O que esperamos para a próxima geração de satélites geoestacionários brasileiros?

Luciano Rodrigues

Atualizações de sistemas operacionais fazem parte da rotina moderna de pessoas e empresas. Celular, smartTV, computador e outros aparelhos de uso diário passam por atualizações periódicas de aperfeiçoamento de funções ou simples mudança na interface e que contribui para sua estabilidade e segurança. É recomendável para quem utiliza e obrigatório para quem produz. Afinal, produto desatualizado torna-se mais suscetível a ameaças e pode ter o funcionamento totalmente comprometido. O mesmo vale para os satélites espaciais que tem como desafio estarem em órbita e às adversas condições do espaço. Garantir atualizações a partir da Terra é o melhor caminho, porém, não é uma questão simples de solucionar. Teremos novas gerações de satélites brasileiros capazes de receber melhorias de sistema remotamente, com maior rapidez e segurança, e menores custos a longo prazo? Até aqui a certeza é que não podemos esperar 30 anos para pensar no assunto.

Segundo o Escritório das Nações Unidas para Assuntos do Espaço Sideral, quase 11 mil satélites estão em atividade na órbita da Terra. Só os EUA têm mais de oito mil deles, seguido da Rússia (3.670) e China (900). O Brasil não fica fora da lista com 13 satélites em órbita, com o primeiro lançado em 1993. Em 2013, França e Brasil firmaram acordo para a construção e lançamento do Satélite Geoestacionário de Defesa e Comunicações Estratégicas (SGDC). O satélite foi construído pela empresa de tecnologia francesa Thales Alenia Space e tornou-se o primeiro totalmente operado e controlado pela administração federal, em uma parceria entre a Telebras e os Ministérios da Ciência, Tecnologia, Inovações e Comunicações.

O SGDC foi lançado para prover cobertura de internet a 100% do território nacional, fornecendo um meio seguro e estratégico para as comunicações do governo brasileiro, levando conectividade para áreas remotas do país. Na época, além da construção, a fabricante francesa promoveu a transferência de tecnologia, garantindo treinamento de cerca de 40 engenheiros brasileiros em técnicas da indústria espacial.

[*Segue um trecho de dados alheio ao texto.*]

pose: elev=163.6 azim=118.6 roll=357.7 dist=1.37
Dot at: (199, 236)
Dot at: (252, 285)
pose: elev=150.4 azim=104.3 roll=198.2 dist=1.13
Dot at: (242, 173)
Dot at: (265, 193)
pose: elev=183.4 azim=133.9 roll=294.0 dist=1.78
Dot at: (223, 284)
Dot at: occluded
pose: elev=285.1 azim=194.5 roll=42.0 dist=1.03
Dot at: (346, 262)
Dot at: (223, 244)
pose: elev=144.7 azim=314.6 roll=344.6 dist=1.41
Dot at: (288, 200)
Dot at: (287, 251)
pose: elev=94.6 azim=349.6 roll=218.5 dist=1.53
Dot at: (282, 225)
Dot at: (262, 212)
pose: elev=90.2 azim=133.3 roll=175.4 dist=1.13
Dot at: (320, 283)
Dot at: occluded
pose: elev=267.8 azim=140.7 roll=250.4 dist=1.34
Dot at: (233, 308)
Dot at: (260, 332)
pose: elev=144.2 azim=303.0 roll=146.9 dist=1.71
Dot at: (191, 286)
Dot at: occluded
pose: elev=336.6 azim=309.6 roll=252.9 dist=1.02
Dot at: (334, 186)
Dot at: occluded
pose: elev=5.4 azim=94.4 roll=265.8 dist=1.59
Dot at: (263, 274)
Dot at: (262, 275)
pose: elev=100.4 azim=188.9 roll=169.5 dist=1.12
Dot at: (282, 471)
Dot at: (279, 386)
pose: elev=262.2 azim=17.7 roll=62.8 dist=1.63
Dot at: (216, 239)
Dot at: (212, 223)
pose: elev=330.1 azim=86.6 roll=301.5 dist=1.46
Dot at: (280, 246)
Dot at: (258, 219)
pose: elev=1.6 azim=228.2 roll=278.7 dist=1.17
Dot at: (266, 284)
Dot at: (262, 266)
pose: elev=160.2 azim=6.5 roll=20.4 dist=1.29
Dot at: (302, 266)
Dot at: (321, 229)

Desde o lançamento do SGDC, em 2017, o um famoso sistema operacional de dispositivos móveis teve nove atualizações. Compartilhamento mais fácil de WI-FI, adição do menu rápido, reconhecimento facial 3D foram algumas das melhorias implementadas desde então. Mas um sistema, ou melhor, um conjunto de sistemas aplicados à operação de um satélite exige muito mais conhecimento, pesquisa e investimentos. São variáveis bem mais complexas de equalizar, na terra e no espaço.

Dez anos depois da assinatura do contrato e seis após o lançamento, o SGDC segue seu papel de máxima relevância nos âmbitos militar e civil. Mas desde então, a tecnologia avançou muito, a internet migrou de 3G para 5G (e já se fala em 6G), passamos a conviver com serviços baseados em blockchain, compramos criptomoedas e até criamos novas obras de arte com Inteligência Artificial, vendidas como NFT. Sem falar na escalada e no potencial cada vez maiores das ameaças cibernéticas e das guerras eletrônicas. Mas o que esperamos para a próxima geração de satélites nacionais? Como estar preparados para novos desafios já em face? Temas dessa dimensão exigem tempo, pesquisa e muito diálogo, e como o relógio não para, demandam agilidade – especialmente por se tratar de um assunto estratégico para segurança e desenvolvimento do país.

A solução pode já estar entre nós. O satélite geoestacionário de alto desempenho Amazonas Nexus, lançado em fevereiro, nos Estados Unidos, traz como novidade o processador Digital Transparent Processor (DTP) de nova geração. Essa inovação tecnológica é essencial para aumentar a flexibilidade geográfica da missão e responder às eventuais evoluções com relação ao cenário comercial inicialmente previsto.

Com o DTP, a carga útil do satélite é processada digitalmente, permitindo atribuir, em órbita, as capacidades necessárias a qualquer momento. Outra inovação é a arquitetura e a capacidade de banda KA de melhorar as comunicações entre gateways e satélite, permitindo aumentar a capacidade de bordo à disposição para uso comercial.

Esperar uma tecnologia tornar-se obsoleta e comprometer serviços estratégicos e essenciais a um país é o maior custo para o desenvolvimento da próxima geração de satélites brasileiros. Discussões e principalmente soluções devem ser iniciadas com antecedência, envolvendo a comunidade científica, militar e industrial. Em órbita, temos embarcado muito mais que chips e sensores. Há transferência de tecnologia, pesquisas acadêmicas e muitos empregos ao longo de uma enorme cadeia de fornecedores. Isso tudo não pode simplesmente ser desativado e virar lixo espacial quando há possibilidade de progredir.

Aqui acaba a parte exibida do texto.